» Document extract
<<<<

In the case of Ichiro, he's been accused of being a bit of a clubhouse lawyer and a self-oriented player for years. He certainly never really seemed to lead the Mariners to consistent winning or to raise the game of the players around him. Perhaps the move to the Yankees, where he'll hit 9th, is more an indication of his hope to plug into a winning situation without being the catalyst himself. And if the Yankees then struggle this year, what happens to his motivation?
And of course there is the final caution that we don't actually know either one of these guys personally. We're dealing with half-finished narratives relayed through media and the little we can see with our own eyes on the field. Once again, we see the world that we want to see. If we think of ourselves as grinders and good guys then we'll want to divide up the world into people like us and people not. But how much does it really correlate to what the perrformance on the field. Tough to know.
All that being said, I'm not opposed to trying to read the tea leaves with players. They're human beings afterall and I like to think of myself as a pretty good observer of human beings. And it really is the one area where nobody else has the information you have. Everybody has access to the same numbers, but nobody else has access to just what you see with your own eyes.
Last edited by OaktownSteve on Tue Feb 26, 2013 5:53 pm, edited 1 time in total.
Re: The Top Four...Till They're Not
You're a man after my own heart, Steve.
Jonathon Papelbon got lit up in a spring training game yesterday or the day before. He thought he had struck out a hitter early in the inning and ended up walking him. He was peeved. At least peeved in a body motion way. And afterwards, easily hittable.
It reminded me of a Greinke game last year. Only his reaction was not the same as Papelbon.
While Papelbon was visibly upset at the home plate umpire, Greinke had a different reaction. His shoulders slumped and he turned away from home plate as if being scolded or admonished by the home plate umpire. Seemingly sulking. The results were the same, Greinke too, was lit up afterwards.

>>>>

» Stored data
<<<<

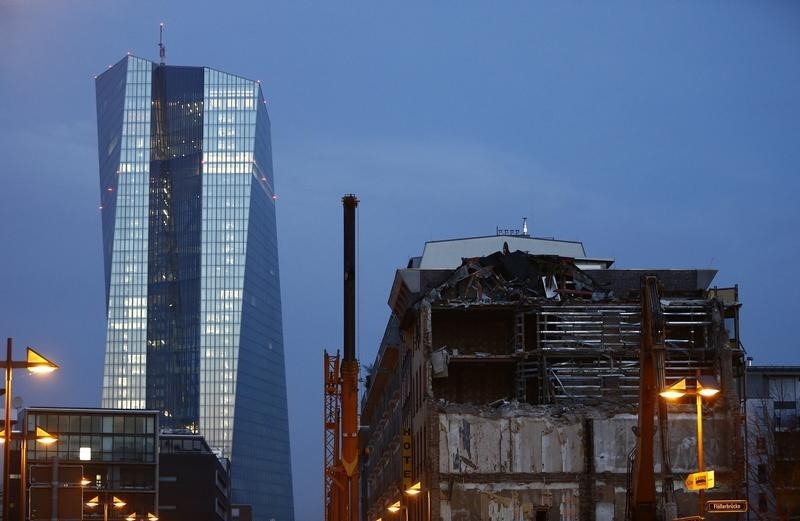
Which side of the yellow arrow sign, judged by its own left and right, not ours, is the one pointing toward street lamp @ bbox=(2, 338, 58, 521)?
right

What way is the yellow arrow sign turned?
toward the camera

>>>>

» What this task involves
Decide whether each statement agrees with the baseball forum text. Answer yes or no for each, and quote the words from the text that decide it.
(a) Ichiro will bat ninth for the Yankees.
(b) The Papelbon game described was a regular-season game.
(c) Greinke, like Papelbon, showed visible anger toward the home plate umpire.

» Output of the task
(a) Yes: "the move to the Yankees, where he'll hit 9th"
(b) No: "got lit up in a spring training game yesterday or the day before"
(c) No: "While Papelbon was visibly upset at the home plate umpire, Greinke had a different reaction."